Archivio Spettacolo e Cultura  

Pubblicato 04-05-2021 ore 11:07  Aggiornato: 13-05-2021 ore 20:03

Le opere dell’artista apriliana Ilaria Pisciottani, in arte IlaPis, da giovedì 6 a giovedì 13 maggio prossimi saranno in esposizione a Roma, alla mostra collettiva d’arte contemporanea “P’Arti – Frammenti Eterogenei”, presso la Sacripante Gallery.

Un nuovo importate progetto, quindi, per la Visual Artist Fluxus di Aprilia, dopo “Palingenesi”, il suo più importante lavoro fotografico presentato con successo in diverse mostre personali per lo più in Gallerie romane, tra il 2019 e il 2020, e per ultimo all’evento Paratissima Torino, uno degli eventi di riferimento più importanti nel panorama artistico contemporaneo a livello nazionale.

Yōko Ono, John Cage, Gianni Emilio Simonetti, Marina Abramović sono solo alcuni dei più famosi artisti Fluxus, un network internazionale di artisti, compositori, designer conosciuti per aver mescolato negli anni ’60 differenti discipline artistiche realizzando performance originali e che hanno lasciato il segno in campi quali le arti visive, design, letteratura e architettura.
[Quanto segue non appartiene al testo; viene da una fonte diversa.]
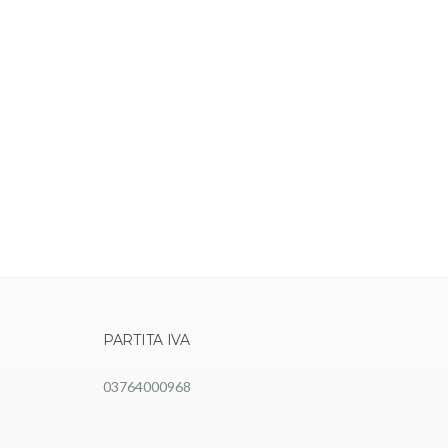
PARTITA IVA
03764000968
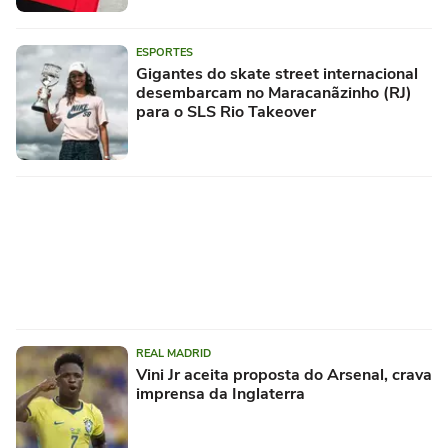
ESPORTES
Gigantes do skate street internacional
desembarcam no Maracanãzinho (RJ)
para o SLS Rio Takeover
REAL MADRID
Vini Jr aceita proposta do Arsenal, crava
imprensa da Inglaterra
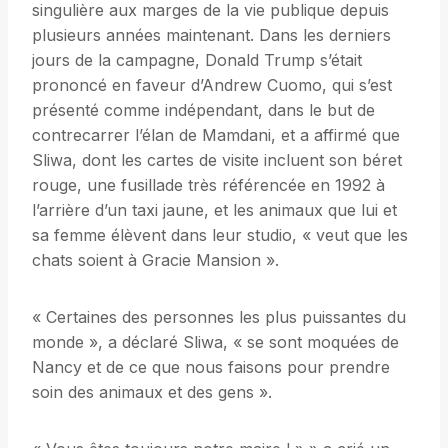
singulière aux marges de la vie publique depuis
plusieurs années maintenant. Dans les derniers
jours de la campagne, Donald Trump s’était
prononcé en faveur d’Andrew Cuomo, qui s’est
présenté comme indépendant, dans le but de
contrecarrer l’élan de Mamdani, et a affirmé que
Sliwa, dont les cartes de visite incluent son béret
rouge, une fusillade très référencée en 1992 à
l’arrière d’un taxi jaune, et les animaux que lui et
sa femme élèvent dans leur studio, « veut que les
chats soient à Gracie Mansion ».
« Certaines des personnes les plus puissantes du
monde », a déclaré Sliwa, « se sont moquées de
Nancy et de ce que nous faisons pour prendre
soin des animaux et des gens ».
Al Fluxus si unisce, con tutta se stessa, Ilaria Pisciottani alias Rea IlaPis, una Visual Artist fluxus, tutta pontina; presidentessa del gruppo d’arte New Format Art, nata come fotografa grazie allo spirito del Fluxus si muove empiricamente verso altre forme d’arte realizzando nelle sue mostre sempre performance notevolmente apprezzate dal pubblico.

“P’Arte di me” nasce in collaborazione con Danilo Gheghi alias LBRetrA, classe 1966, appassionato di belle arti e arti applicate del ‘900 tanto da farne la sua attività lavorativa. Nel tempo collabora con diversi artisti in maniera concettuale, il più delle volte rimanendo nell’anonimato usando solo il suo nome d’arte, LBRetrA (arte ribelle) pseudonimo che usa come performer e artista concettuale New Fluxus Neo Dada.

Questo loro lavoro di arti visive afferisce a diverse discipline e tecniche che vanno dalla fotografia e pittura all’installazione artistica, arte visiva tridimensionale che comprende media, oggetti e forme espressive di qualsiasi tipo.

“P’Arte di me” è un gioco di parole che intende svelare una forte componente autobiografica, IlaPis racconta il problema del dolore cronico che da anni la affligge ma svela anche la parte più bella di sé, quella che attrae i suoi sostenitori, quella percepita come ombra artistica che «mi fa definire dagli altri “arte nell’arte”. La parte migliore di me è quella che mi fa assaporare profondamente e fino all’ultima goccia il senso di un dolore che mi fa accettare tutto con amore, “Serendipità” ed estrema resilienza, rendendomi ogni giorno una persona migliore».

Prossimo appuntamento, quindi, dal 6 al 13 Maggio  alla Mostra collettiva d’arte contemporanea “P’Arti – Frammenti Eterogenei” presso la Sacripante Gallery, Rione Monti, Roma a cura dell’Art director di Palazzo Velli Valeria Cirone, con 7 amici che presenteranno estratti e anteprime delle loro personali e anche qui interdisciplinarietà è la parola d’ordine, collaborare con altri artisti è fondamentale per IlaPis, corpo ed emozioni sono i protagonisti.